“Um não sei quê, que nasce não sei onde,/Vem não sei como, e dói não sei porquê.” Luís de Camões

"Na dor lida sentem bem,/Não as duas que êle teve,/Mas só a que êles não têm." Fernando Pessoa

"Lividos astros,/Soidões lacustres.../Lemes e mastros.../E os alabastros/Dos balaustres!" Camilo Pessanha

"E eu estou feliz ainda./Mas faz-se tarde/e sei que é tempo de continuar." Helder Macedo

"Conchas, pedrinhas, pedacinhos de ossos..." Camilo Pessanha

“Vem, vagamente,/Vem, levemente,/Vem sozinha, solene, com as mãos caídas/Ao teu lado, vem” Álvaro de Campos

"Chove nela graça tanta/que dá graça à fermosura;/vai fermosa, e não segura." Luís de Camões

quinta-feira, 6 de novembro de 2014

Bem visto

  A mais recente longa-metragem realizada pelo actor francês Mathieu Amalric, "O Quarto Azul"/La chambre bleue" (2014), baseada no romance homónimo de Georges Simenon (1964), proporciona uma abordagem séria de um excelente ponto de partida. A haver alguém que, depois da morte de Claude Chabrol, agarrasse nos romances de Simenon tinha o dever de saber como jogar com o mostrado e o sugerido, com o dito, o entredito e o não dito num filme.
    Tinha já muito boa impressão dos filmes realizados por Amalric (ver "Beleza e humor", de 18 de Novembro de 2012), que além de um grande actor, como é mais conhecido, é um realizador com pleno domínio dos meios do cinema, o que este filme inteiramente confirma mostrando que ele sabe o que quer e como melhor fazer. Co-argumentista com Stéphanie Cléau que, com ele como Julien Gahyde, interpreta Esther Despierre, o cineasta domina na perfeição os mecanismos da intriga e do cinema, por forma a deixar ao espectador a obrigação de fazer o seu próprio trabalho.                           
                      La Chambre Bleue : Photo Mathieu Amalric, Stéphanie Cléau
   Deste modo, com uma distribuição judiciosa em que sobressai Léa Drucker como Delphine Gahyde o filme conserva intacto o subtexto subversivo do romance de que parte, não perdendo de vista o que está em causa por entre a teia judicial envolvente que conduz a narrativa.

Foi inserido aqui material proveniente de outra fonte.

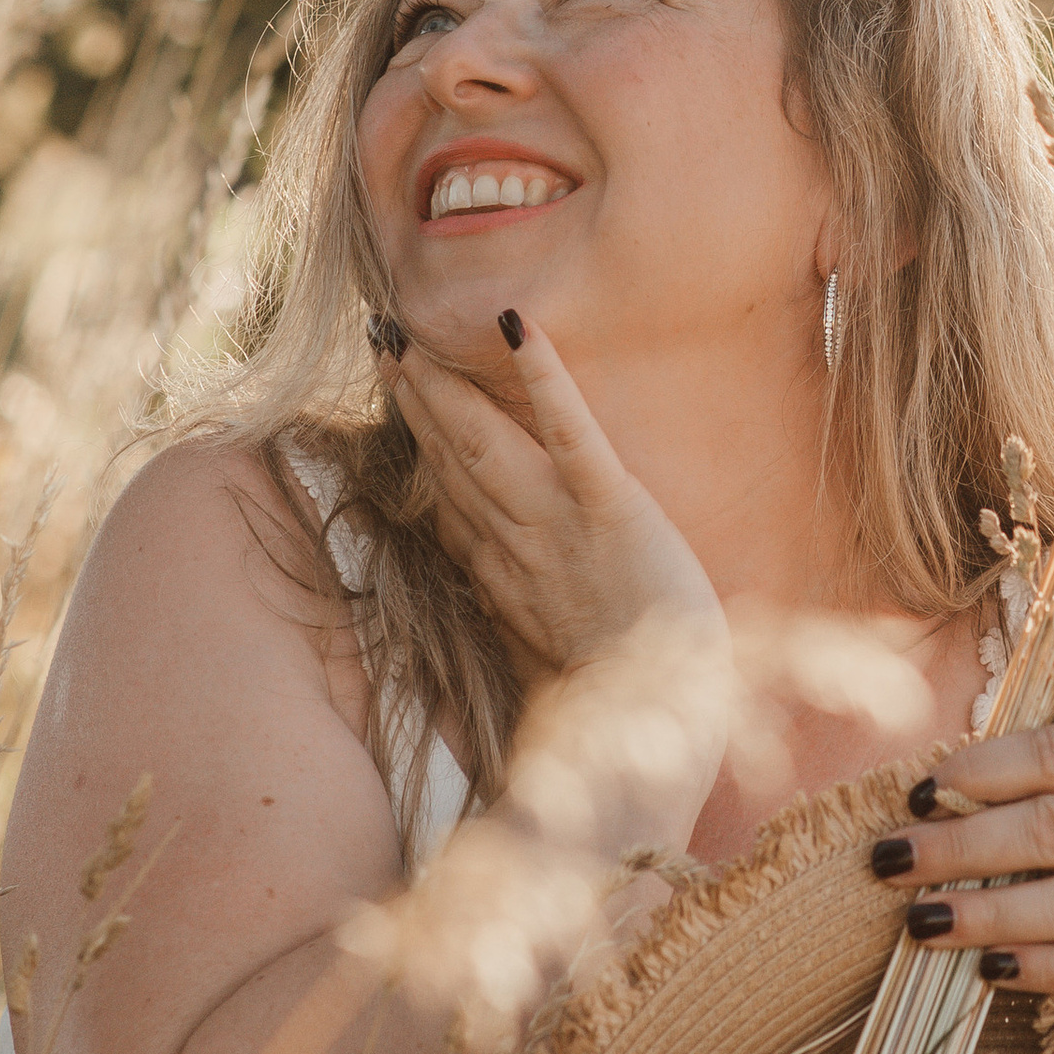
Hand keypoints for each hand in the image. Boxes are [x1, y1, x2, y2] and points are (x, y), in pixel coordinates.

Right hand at [385, 317, 726, 691]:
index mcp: (506, 580)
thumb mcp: (555, 656)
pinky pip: (573, 434)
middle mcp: (520, 547)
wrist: (670, 728)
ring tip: (414, 336)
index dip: (417, 445)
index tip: (392, 399)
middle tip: (383, 341)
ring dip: (448, 387)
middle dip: (416, 401)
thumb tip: (489, 590)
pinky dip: (544, 378)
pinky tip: (519, 325)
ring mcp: (561, 525)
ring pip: (487, 443)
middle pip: (455, 461)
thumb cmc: (629, 695)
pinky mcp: (613, 509)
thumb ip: (521, 615)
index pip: (449, 498)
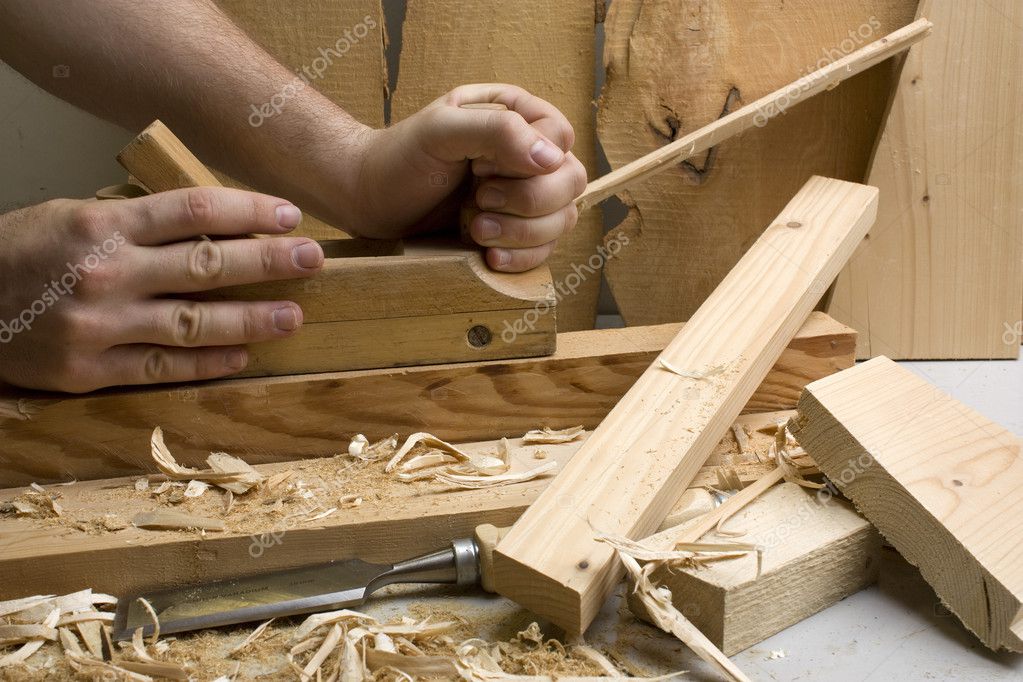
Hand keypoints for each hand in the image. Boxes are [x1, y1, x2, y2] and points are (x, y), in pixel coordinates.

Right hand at [0, 188, 323, 392]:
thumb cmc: (22, 253)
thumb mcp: (75, 215)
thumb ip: (138, 220)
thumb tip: (213, 222)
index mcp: (102, 223)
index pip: (193, 210)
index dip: (248, 212)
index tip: (288, 214)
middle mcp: (106, 272)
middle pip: (205, 265)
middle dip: (268, 262)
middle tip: (312, 259)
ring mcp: (99, 325)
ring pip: (194, 323)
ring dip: (251, 320)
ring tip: (294, 316)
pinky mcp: (91, 370)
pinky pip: (164, 368)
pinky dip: (209, 363)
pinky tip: (244, 356)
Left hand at [350, 84, 586, 271]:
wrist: (369, 200)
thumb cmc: (400, 157)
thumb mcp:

A carga de crítica social dos romances de Simenon é, assim, num meio pequeno plenamente conservada, e o abandono da interpretação de Mathieu Amalric joga bem com a sobranceria de Stéphanie Cléau.
   Se calhar hoje em dia mesmo em França Georges Simenon é um escritor mal conhecido e pouco estimado, ele que foi um grande romancista de meados do Século XX e na época foi considerado o Balzac do romance policial do seu tempo. (Contou-me há tempos um amigo francês que a má recepção actual do escritor em França se terá ficado a dever à série televisiva "Maigret", com o comissário interpretado por Bruno Cremer, que entre 1991 e 2005 ocupou a televisão francesa.)
                      Photo        
     De seu o cineasta introduz o trabalho sobre a temporalização livre que, com adaptações, no essencial respeita o original, sem rodeios mas com grande precisão e pertinência, por forma a manter-nos permanentemente em contacto com o que de relevante acontece e aconteceu. Além disso, o tramento do espaço e a sua ocupação pelos actores são sempre justos. Quando o cinema francês envereda por estes caminhos aparentemente secundários, o que hoje em dia não é frequente, eu acompanho e gosto.
     De facto, pesem embora algumas coisas curiosas o cinema francês actual não tem grandes filmes, grandes nomes de novos cineastas. Eu por mim vou em Mathieu Amalric, que em "O Quarto Azul" faz muito bem em deixar para as palavras, os diálogos, a reconstituição da vida de uma cidade de província. Por ele e por Stéphanie Cléau.